Cheshire East Local Plan examination to resume

The formal hearings into Cheshire East Council’s stalled development blueprint for the next 15 years are set to start again next month, following the council’s submission of its final set of amendments to the government planning inspector.

A report to Cllr Rachel Bailey, Cheshire East’s cabinet portfolio holder for the Local Plan, requested approval of a set of alterations to the plan, including updating its site selection process and progress, sites under consideration, and safeguarded land. This was endorsed by the council, with no further suggested revisions.

The Local Plan sets out the council’s case for sustainable economic growth and is the strategy the council wants to adopt to manage development in Cheshire East up to 2030.

The examination into the plan was suspended last year to allow further work to be carried out on key evidence areas. The additional work was submitted to the inspector in July, and a statement from inspector Stephen Pratt last month confirmed that the examination could resume.

A procedural meeting is due to take place on 6 October, followed by a series of public hearings which will begin on 21 October.

The inspector will then submit interim views in mid-November, and will decide whether hearings can continue again in March.

The target date for adoption of the plan is the end of 2016.

When Pratt suspended the public examination into Cheshire East’s Local Plan last October he outlined “serious shortcomings with the council’s objective assessment of housing need and future provision”.

The Local Plan initially proposed a minimum of 27,000 houses between 2010 and 2030, averaging 1,350 homes a year. In the revised draft, the council increased the number of dwellings by 33% to 36,000 by 2030.

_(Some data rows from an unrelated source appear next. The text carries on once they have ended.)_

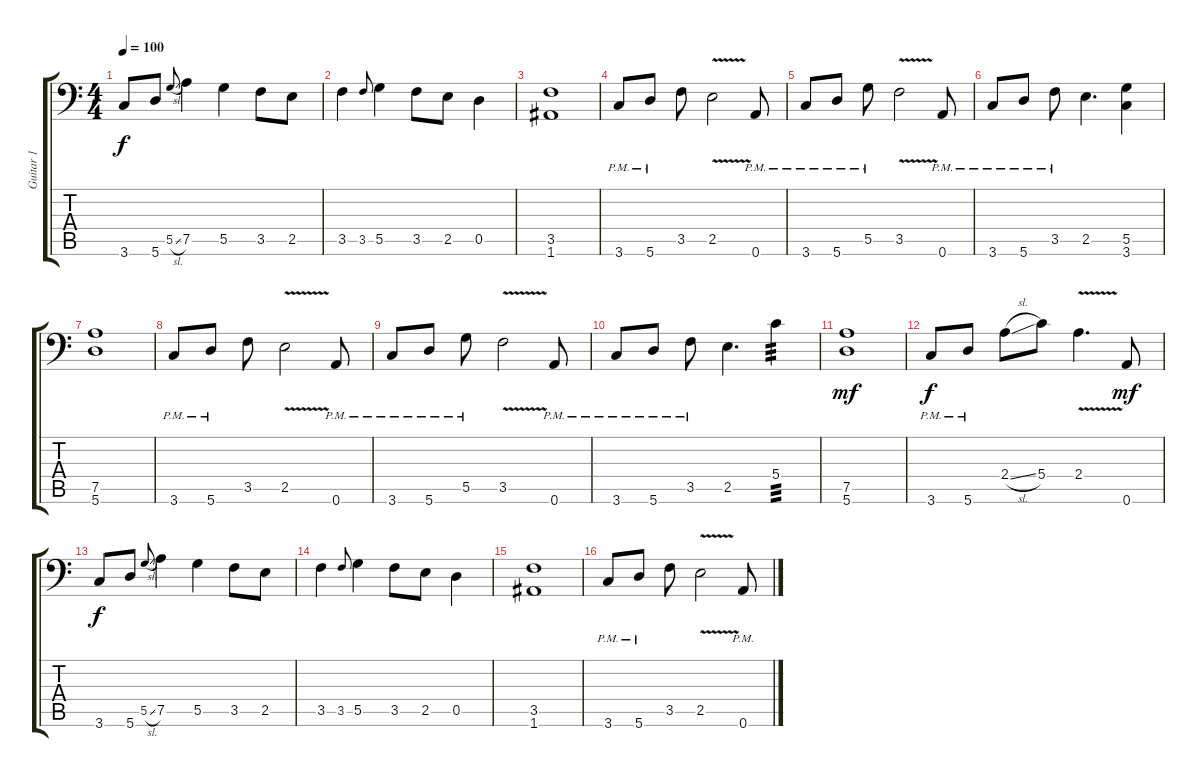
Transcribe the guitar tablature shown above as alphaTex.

\track ("Guitar 1" "Guitar 1") {instrument distortionguitar}
\staff {score tabs}
\tuning (A3 E3 C3 G2 D2 A1) {hide}
\ts (4 4)
\tempo 100
\clef f4
\ks c
3.6.8{dy f} 5.6.8 5.5{sl}.8{gr onbeat} 7.5.4 5.5.4 3.5.8 2.5.8 |
3.5.4 3.5.8{gr onbeat} 5.5.4 3.5.8 2.5.8 0.5.4 |
(3.5 1.6).1 |
3.6{pm}.8{volume 13} 5.6{pm}.8 3.5.8 2.5{v}.2 0.6{pm}.8 |
3.6{pm}.8 5.6{pm}.8 5.5{pm}.8 3.5{v}.2 0.6{pm}.8 |
3.6{pm}.8 5.6{pm}.8 3.5{pm}.8 2.5.4{d} (5.5 3.6).4 |
(7.5 5.6).1 |
3.6{pm}.8{volume 11} 5.6{pm}.8 3.5.8 2.5{v}.2 0.6{pm}.8 |
3.6{pm}.8 5.6{pm}.8 5.5{pm}.8 3.5{v}.2 0.6{pm}.8 |
3.6{pm}.8 5.6{pm}.8 3.5{pm}.8 2.5.4{d} 5.4.4{tp 3} |
(7.5 5.6).1{dy mf} |
3.6{pm}.8{dy f volume 10} 5.6{pm}.8 2.4{sl}.8 5.4.8 2.4{v}.4{d} 0.6.8{dy mf} |
3.6.8{dy f} 5.6.8 5.5{sl}.8{gr onbeat} 7.5.4 5.5.4 3.5.8 2.5.8 |
3.5.4 3.5.8{gr onbeat} 5.5.4 3.5.8 2.5.8 0.5.4 |
(3.5 1.6).1 |
3.6{pm}.8{volume 8} 5.6{pm}.8 3.5.8 2.5{v}.2 0.6{pm}.8
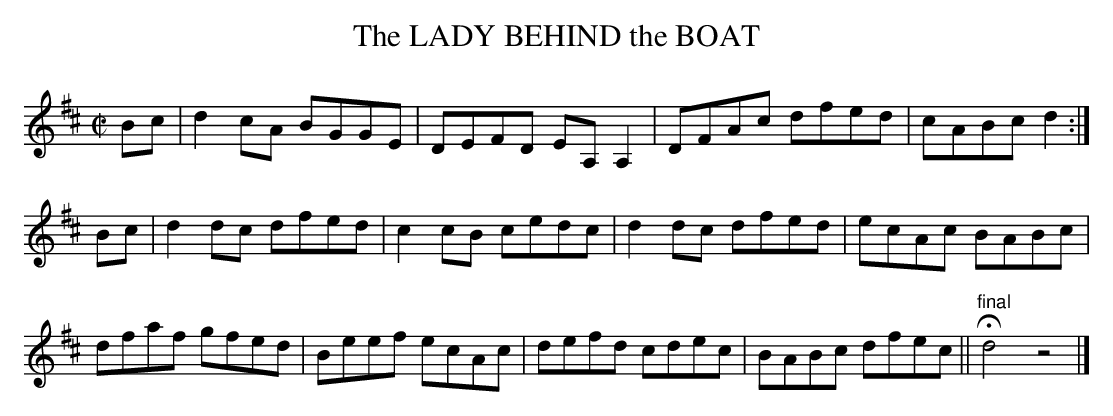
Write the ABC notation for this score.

X:1
T:LADY BEHIND the BOAT, The
M:C|
L:1/8
K:D
Bc|d2cA BGGE|DEFD EA,A,2|DFAc dfed|cABc d2:|
Bc|d2dc dfed|c2cB cedc|d2dc dfed|ecAc BABc|
dfaf gfed|Beef ecAc|defd cdec|BABc dfec||"final"Hd4z4|]
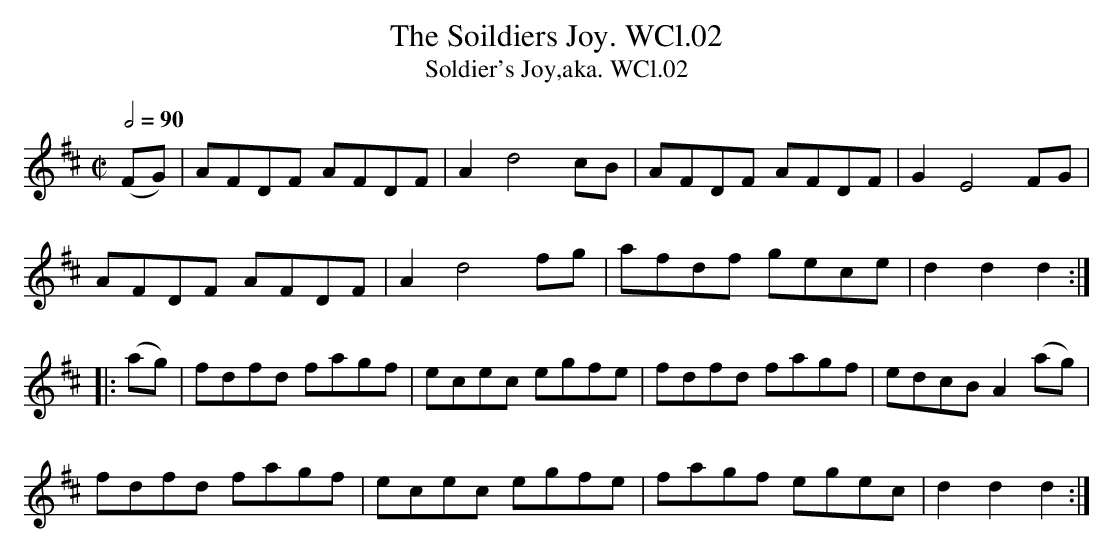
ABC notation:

X:1
T:Soildiers Joy. WCl.02, The
T:Soldier's Joy,aka. WCl.02
M:C|
L:1/8
Q:1/2=90
K:D
(FG)|AFDF AFDF|A2 d4 cB|AFDF AFDF|G2 E4 FG|
AFDF AFDF|A2 d4 fg|afdf  gece|d2 d2 d2:|
|:(ag)|fdfd fagf|ecec egfe|fdfd fagf|edcBA2 (ag)|
fdfd fagf|ecec egfe|fagf egec|d2 d2 d2:|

In a letter to the council on 14 August, Pratt said while the council felt the revisions did not significantly change the strategy and vision of the plan, he stressed that “the implications… cannot be dismissed lightly and need to be carefully assessed”.

He highlighted that housing supply included in the plan amounted to 32,000 homes, so he was “unclear as to how the shortfall is intended to be met”.

He also responded to the council’s request for confirmation that “there is no proper basis upon which it would be reasonable to conclude that the Local Plan strategy is so fundamentally flawed that it should be withdrawn at this stage”.

He said that “in my interim views I made it clear that the submitted Local Plan strategy had several shortcomings which would probably lead me to conclude that it is unsound. Until I have fully considered the additional evidence… I cannot yet come to the conclusion that the council seeks”.

Commenting on the resumption of the examination, Nick Lee, managing director of NJL Consulting which advises housebuilders in Cheshire East, said: “The Local Plan is stumbling forwards again with the further hearings; but it will still be of major concern to many that the approach to deciding on how much housing land is needed is not aspirational. The process of considering Green Belt release remains under scrutiny as, despite a review of method, the same main outcomes are arrived at. There has been no real assessment of genuine alternative approaches to this which could have less impact on the Green Belt.”

Dan Mitchell, partner of Barton Willmore, said: “The government clearly wants local plans in place at whatever cost. To be fair to Cheshire East, they have aligned housing figures with recommendations, which is welcome. What is now frustrating is the protracted nature of the examination process.”